- PROBLEM TO WORK ON -
Locate every line in the material below that contains the string "label", and copy each of those lines.
*** Opening of EXCERPTED RECORDS ***
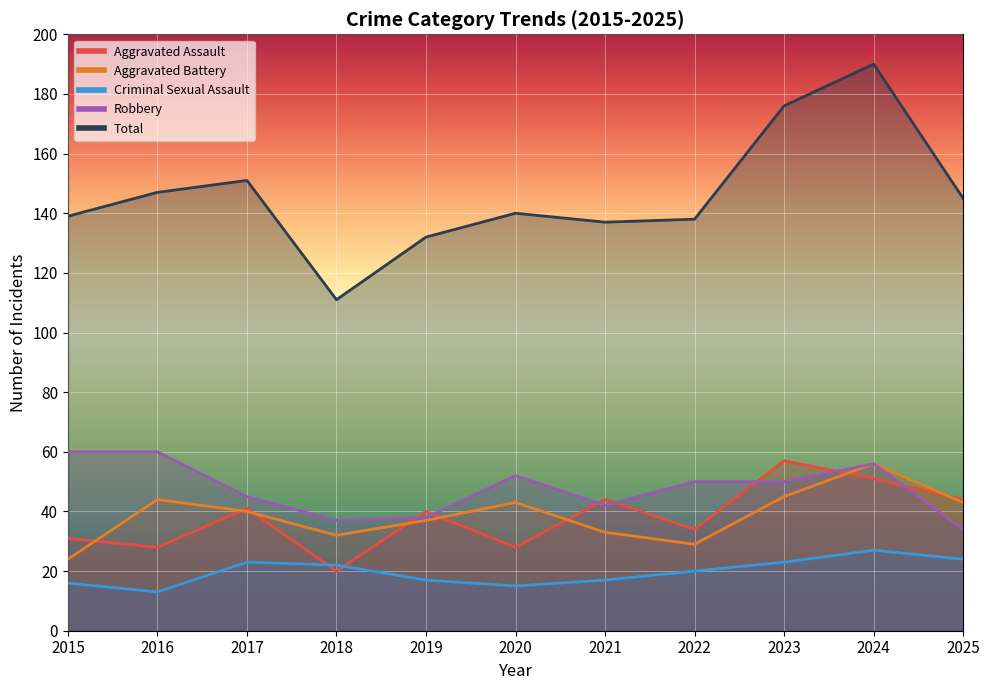

At which label does Aggravated Battery first exceed 40?

2016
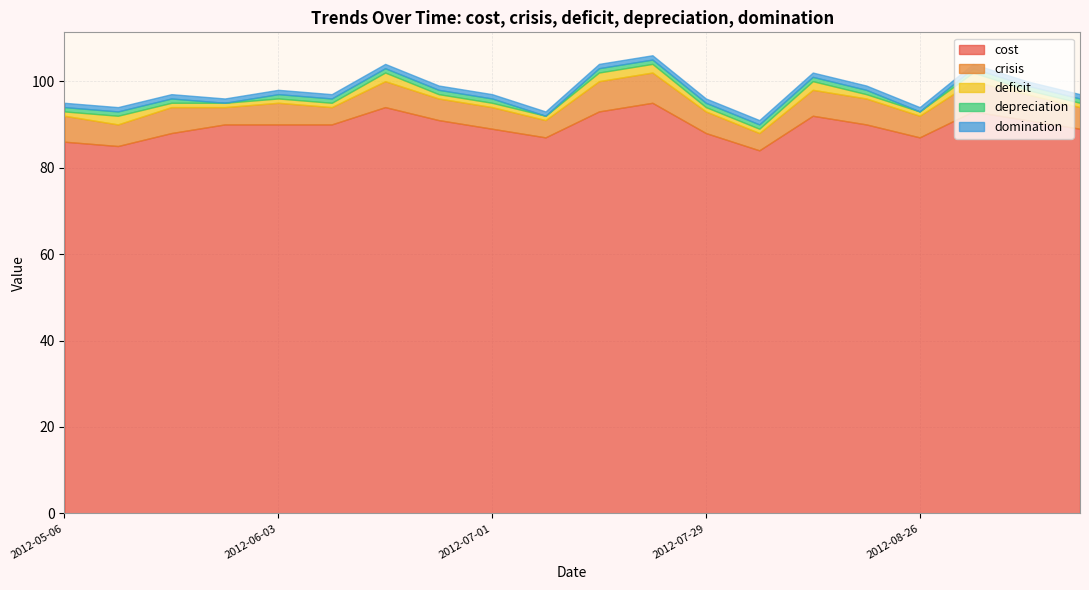

What is the label of the 13th point from the right?

2012-06-24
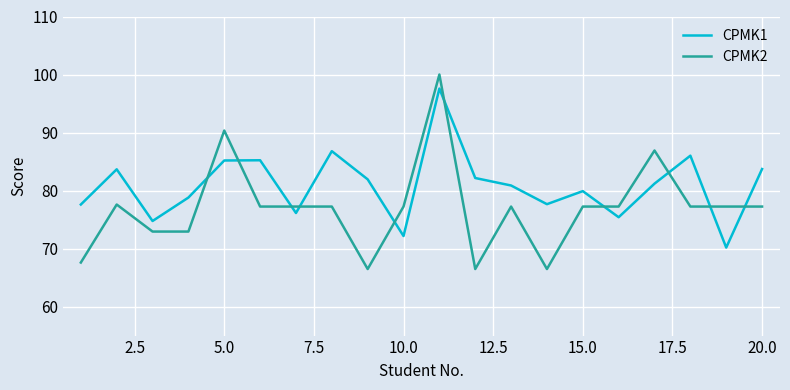

Does the chart display data point markers on the line(s)?

No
*** Close of EXCERPTED RECORDS ***
- FINAL ANSWER -
At which label does Aggravated Battery first exceed 40?
What is the label of the 13th point from the right?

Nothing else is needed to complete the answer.